___ TEKS RUJUKAN
Ijtima Ulama III dan Multaqo Ulama, Berebut Otoritas?

Ijtima Ulama III dan Multaqo Ulama, Berebut Otoritas?

Beberapa minggu setelah Pemilu 2019, ada dua pertemuan, Ijtima Ulama III dan Multaqo Ulama.

Ijtima Ulama III dan Multaqo Ulama, Berebut Otoritas?

Pasca pemilu tepatnya pilpres, terjadi polarisasi masyarakat yang luar biasa. Gesekan horizontal begitu terasa, apalagi sebagian pihak menggunakan dalih agama demi kepentingan politik elektoral semata.

Sebenarnya hal sedemikian itu dapat kita rujuk pada agenda politik sebelumnya, yakni pada pilkada Jakarta. Agama dijadikan komoditas politik, diperdagangkan sedemikian rupa sebagai senjata meraup suara. Kejadian penolakan menyalati jenazah muslim yang berbeda pilihan politik, telah menyayat jantung kemanusiaan kita sebagai sesama muslim yang seharusnya bersaudara.

Baru-baru ini, kita temui dua kubu (kalau boleh disebut demikian) pertemuan ulama dengan hasil berbeda. Pertemuan pertama adalah Ijtimak Ulama III, yang digelar di Hotel Lorin, Bogor, Jawa Barat. Dalam pertemuan tersebut disepakati 5 point yang terlihat jelas memihak pada salah satu pasangan calon presiden tertentu.

Terbaca jelas pula upaya tersebut berkeinginan “mendelegitimasi” proses pemilu dengan menghakiminya sebagai proses yang curang. Hasil pertemuan tersebut juga jauh dari harapan untuk menyudahi polarisasi umat. Alih-alih menggadang rekonsiliasi, kesepakatan-kesepakatan pertemuan tersebut hampir bisa dipastikan memperlebar jurang pemisah antar kedua belah pihak pendukung paslon capres-cawapres.

Sedangkan pertemuan kedua adalah Multaqo Ulama, Habaib dan Cendekiawan Muslim yang diselenggarakan di Hotel Kartika Chandra, Jakarta Selatan. Ada 8 point kesepakatan yang dihasilkan dalam multaqo tersebut. Berbeda dengan Ijtimak Ulama, Multaqo Ulama justru menyerukan upaya rekonsiliasi antar anak bangsa, menghindari perpecahan dan agar tetap taat pada koridor hukum serta menjaga keutuhan bangsa. Kesetiaan pada NKRI dan Pancasila digaungkan.
______
TUJUAN.
a) Menurut artikel tentang Ijtima Ulama III dan Multaqo Ulama, mengapa hasil Ijtima Ulama III jauh dari harapan untuk menyudahi polarisasi umat? Jawab dalam satu sampai tiga kalimat.
b) Salin bagian artikel tentang Ijtima Ulama III dan Multaqo Ulama dari "Sebenarnya hal sedemikian" sampai "yang seharusnya bersaudara.".
___ DATA TERCATAT
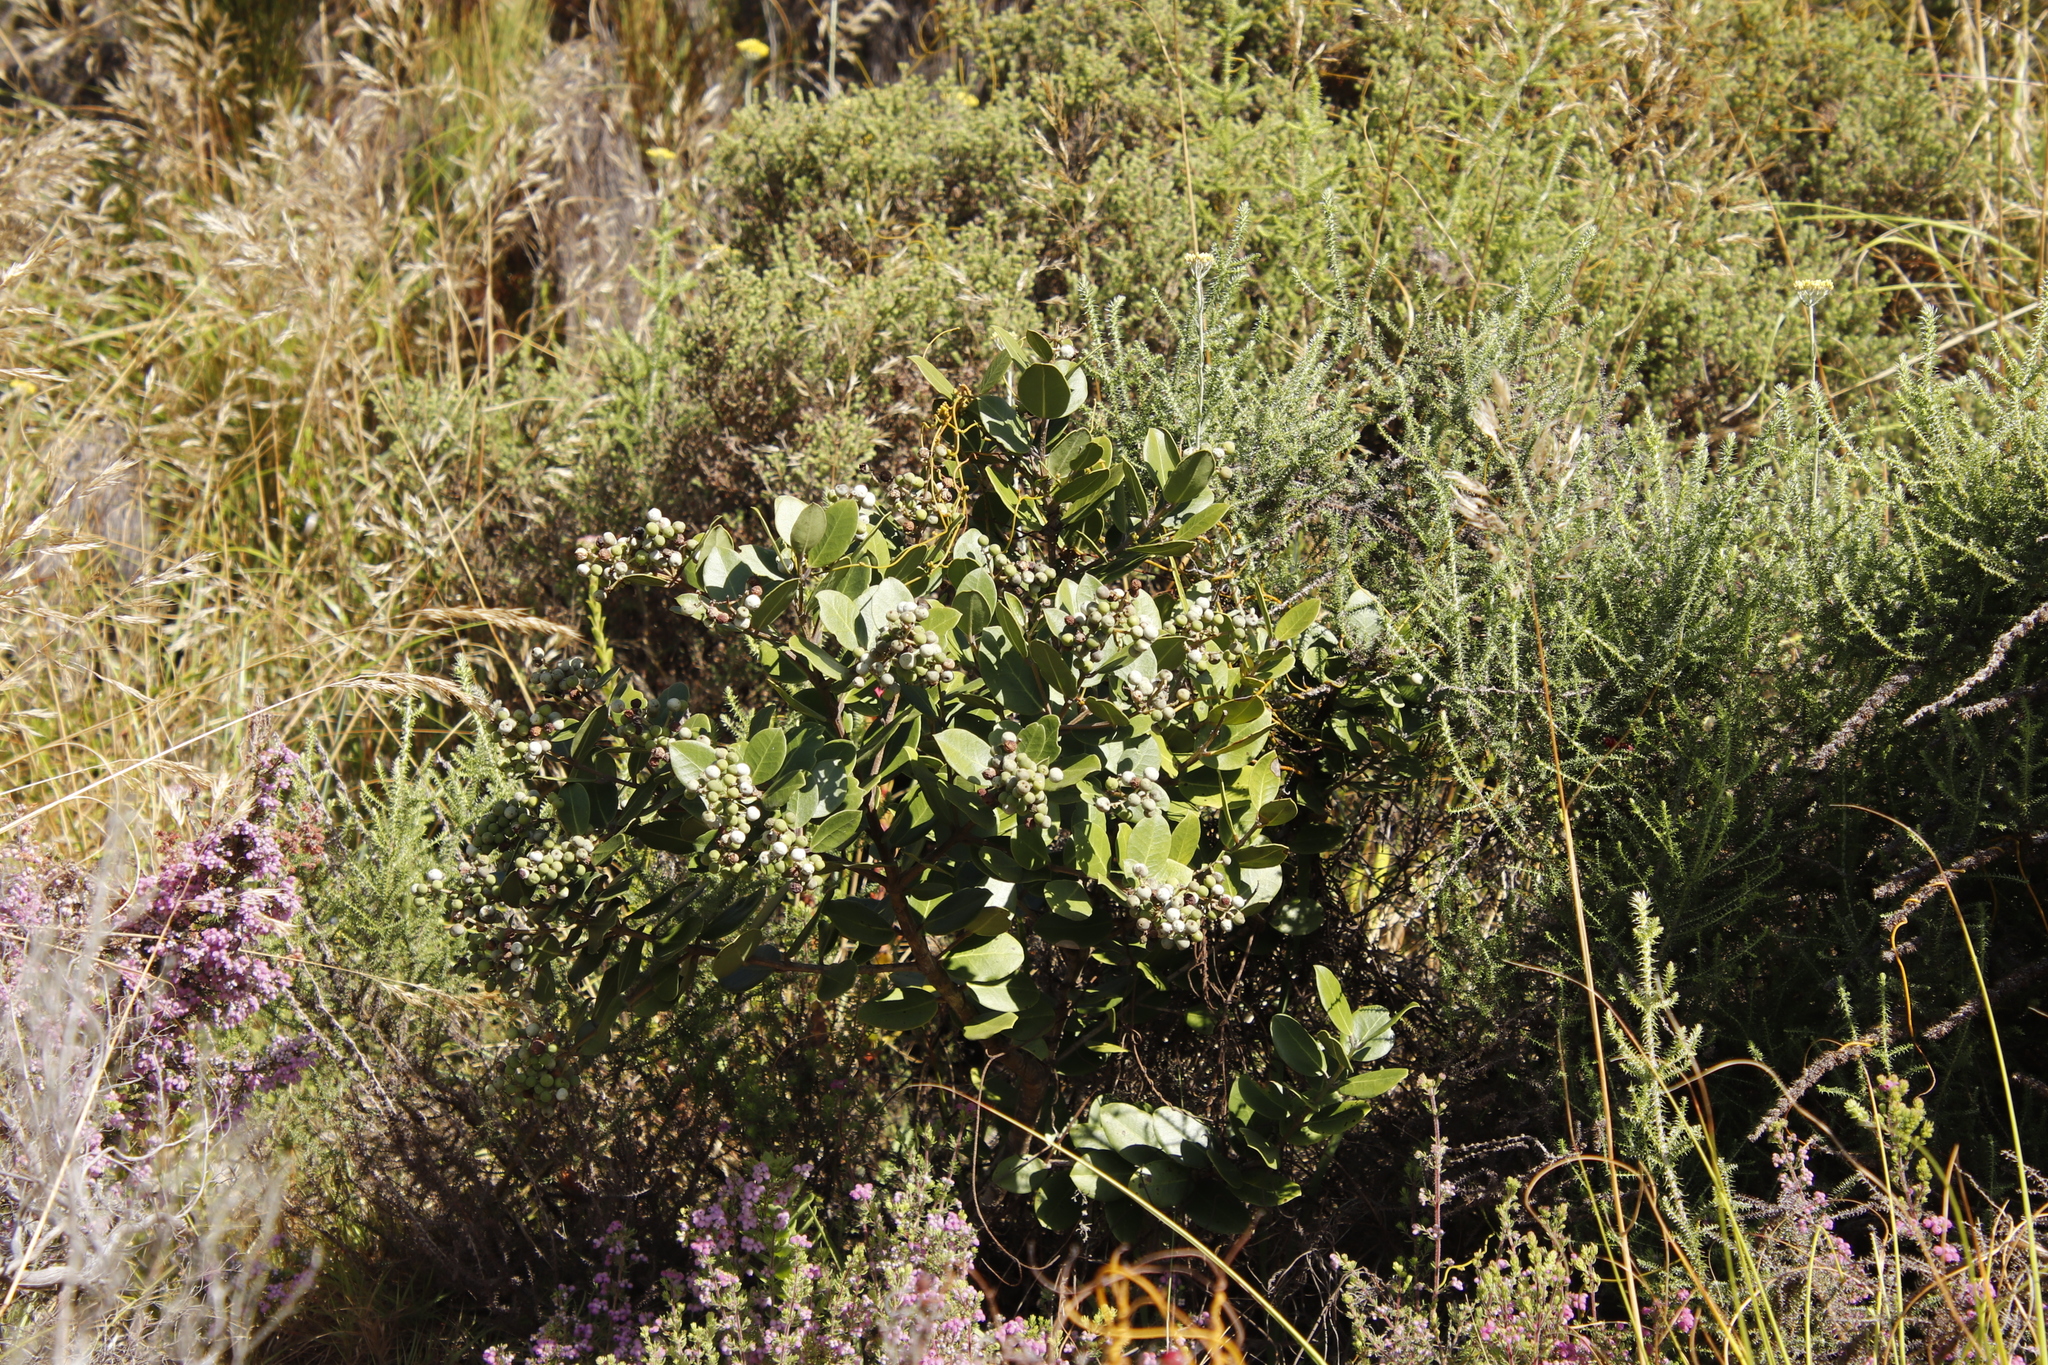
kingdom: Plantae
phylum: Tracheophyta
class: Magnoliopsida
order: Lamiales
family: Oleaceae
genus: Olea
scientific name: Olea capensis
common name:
______
HASIL TUGAS.
a) Alih-alih menggadang rekonsiliasi, kesepakatan-kesepakatan Ijtima Ulama III hampir bisa dipastikan memperlebar jurang pemisah antara kedua belah pihak pendukung pasangan capres-cawapres.

b)
Sebenarnya hal sedemikian itu dapat kita rujuk pada agenda politik sebelumnya, yakni pada pilkada Jakarta. Agama dijadikan komoditas politik, diperdagangkan sedemikian rupa sebagai senjata meraup suara. Kejadian penolakan menyalati jenazah muslim yang berbeda pilihan politik, telah menyayat jantung kemanusiaan kita sebagai sesama muslim yang seharusnya bersaudara.